= Anita Rachlis =

Canadian physician

Anita Rachlis, M.D. is a Canadian HIV/AIDS researcher and is the principal author of the HIV treatment guidelines in Canada. She is an associate scientist at the Sunnybrook Research Institute, Sunnybrook Health Sciences Centre, in Toronto, Ontario, Canada.

Dr. Rachlis is the recipient of awards from Sunnybrook Hospital and the Association of Medical Microbiology and Infectious Disease Canada and is also a member of Canada's Ministerial Council of HIV/AIDS.

==Education==

- MD, 1972, University of Toronto
- FRCP(C), 1976, Internal Medicine, University of Toronto
- Certificate of Special Competence, 1983, Infectious Disease, University of Toronto
- M.Ed., 1994, Ontario Institute for Studies in Education, University of Toronto

==Appointments and affiliations==

- Associate scientist, clinical integrative biology - trauma, emergency and critical care program, Sunnybrook Research Institute
- Professor (cross-appointment), department of laboratory medicine and pathobiology, University of Toronto
- Professor, division of infectious diseases, department of medicine, University of Toronto
- Clerkship director, undergraduate medical program, faculty of medicine, University of Toronto

==Awards and honors==
In September 2003 Rachlis was made a member of Canada's Ministerial Council of HIV/AIDS. In 2004, the Sunnybrook Health Sciences Centre gave her an award in recognition of her outstanding contributions to inpatient teaching. In 2014, Dr. Rachlis was awarded the Distinguished Service Award "in recognition of her many years of service to AMMI Canada as Chair and member of the Education/ Continuing Professional Development Committee and for her contributions to HIV care and research in Canada since the beginning of the HIV/AIDS epidemic" by the Association of Medical Microbiology and Infectious Disease Canada.

==Research==
Rachlis's research is focussed on HIV-related clinical work.

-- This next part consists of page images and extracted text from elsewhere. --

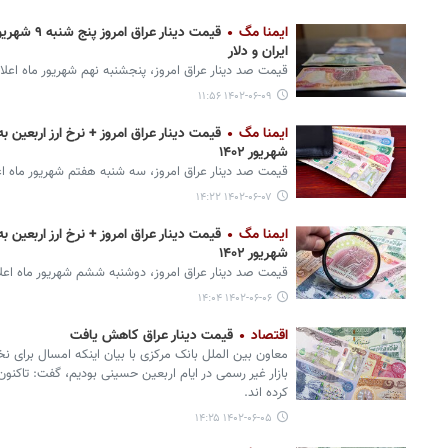
ایمنا مگ
ایران و دلار
قیمت صد دینار عراق امروز، پنجشنبه نهم شهریور ماه اعلا
۱۴۰۲-۰۶-۰۹ ۱۱:۵۶
ایمنا مگ
شهریور ۱۴۰۲
قیمت صد دینار عراق امروز، سه شنبه هفتم شهریور ماه ا
۱۴۰۲-۰۶-۰۷ ۱۴:۲۲
ایمنا مگ
شهریور ۱۴۰۲
قیمت صد دینار عراق امروز، دوشنبه ششم شهریور ماه اعل
۱۴۰۲-۰۶-۰۶ ۱۴:۰۴
اقتصاد
قیمت دینار عراق کاهش یافت
معاون بین الملل بانک مرکزی با بیان اینکه امسال برای ن
کرده اند.
۱۴۰۲-۰۶-۰۵ ۱۴:۲۵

Her research interests are in the care and treatment of patients with HIV infection. She has been involved in clinical research on antiretroviral agents, prophylaxis, and treatment of opportunistic infections. Her other area of interest is in medical education related to continuing education for infectious diseases and HIV infection and undergraduate medical education.